● **EXERCISE DIRECTIONS**:
Rewrite the lines below, swapping "series" for "data group" everywhere it occurs and leaving everything else unchanged. Omit the pictures from your answer.

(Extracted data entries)
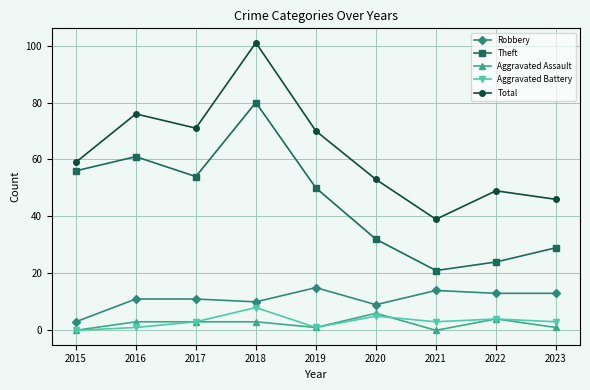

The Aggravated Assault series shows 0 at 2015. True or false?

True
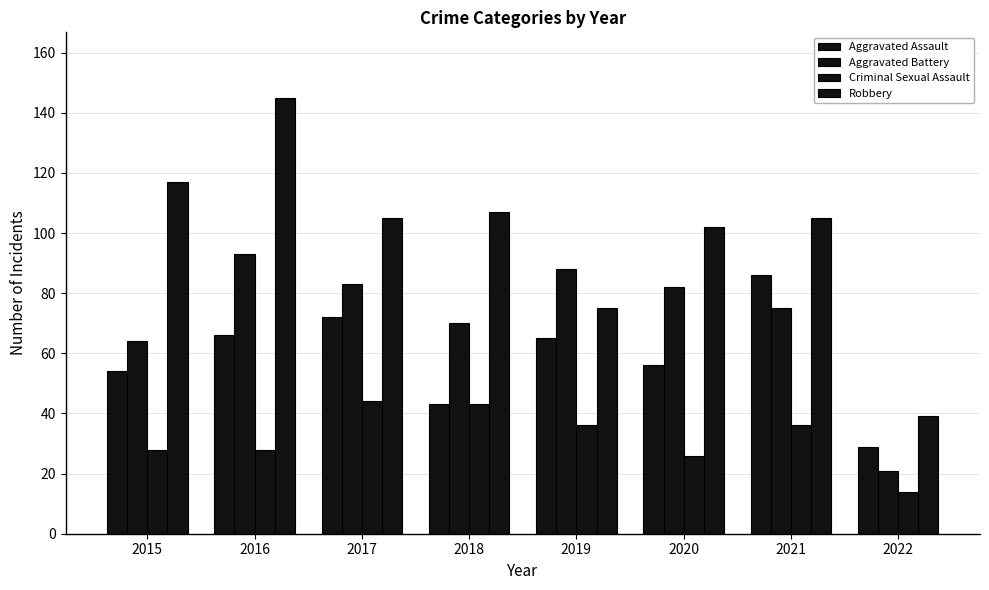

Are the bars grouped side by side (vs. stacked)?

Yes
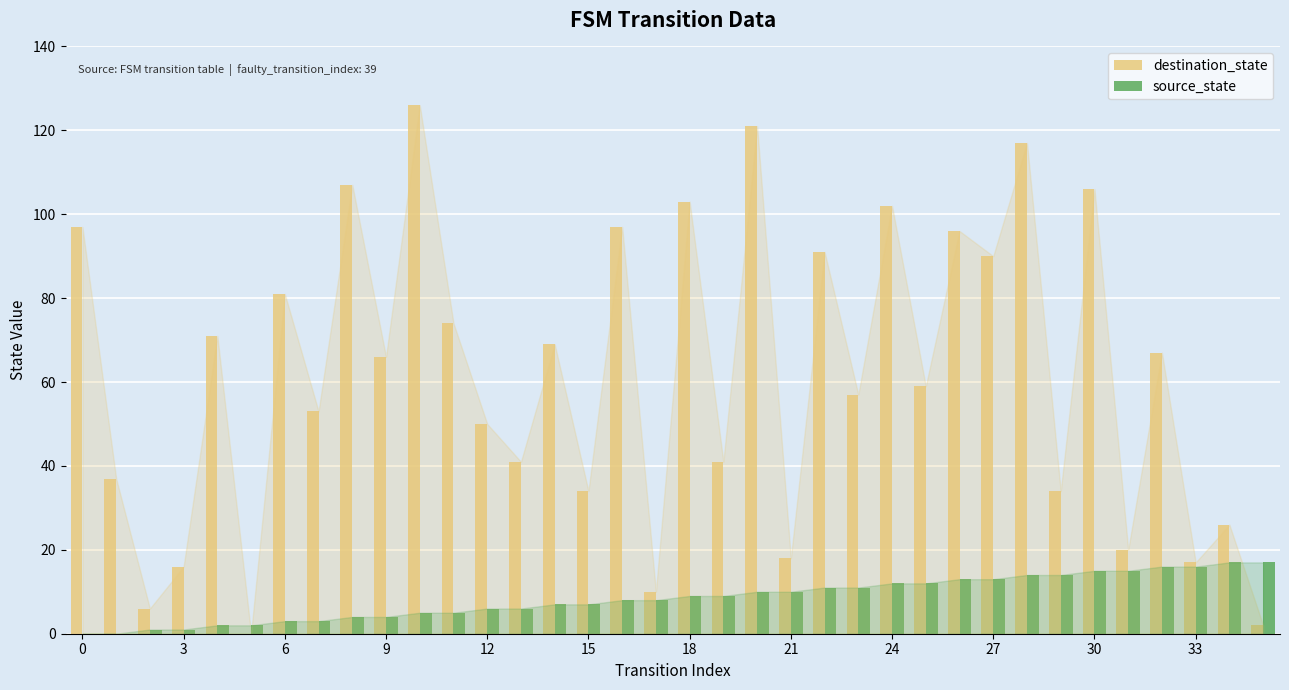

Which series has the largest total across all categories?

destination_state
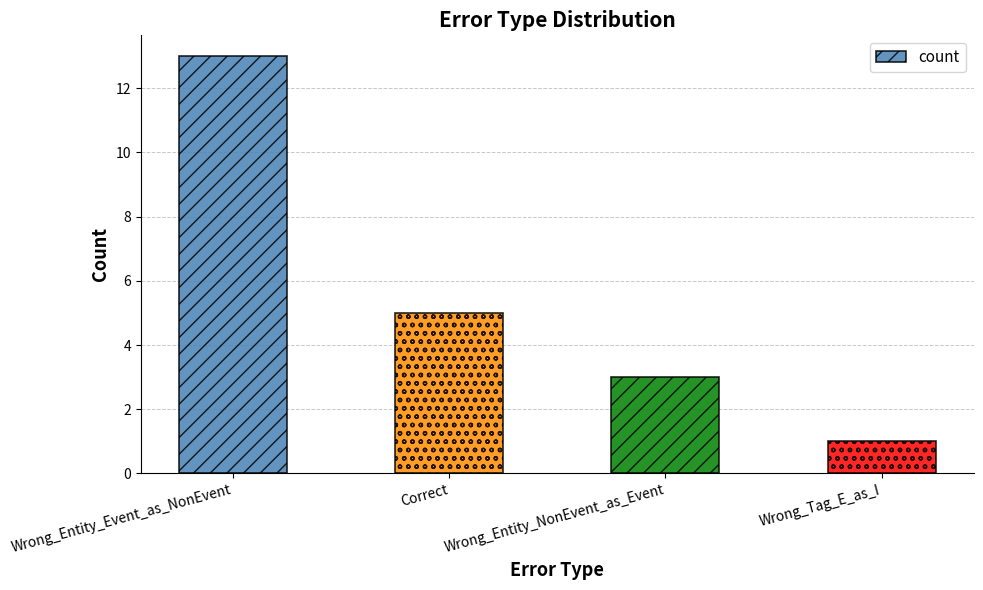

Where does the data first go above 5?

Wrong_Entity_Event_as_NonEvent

● **RESULT OF THE EXERCISE**:
The Aggravated Assault data group shows 0 at 2015. True or false?

True

Are the bars grouped side by side (vs. stacked)?

Yes

Which data group has the largest total across all categories?

destination_state

Where does the data first go above 5?

Wrong_Entity_Event_as_NonEvent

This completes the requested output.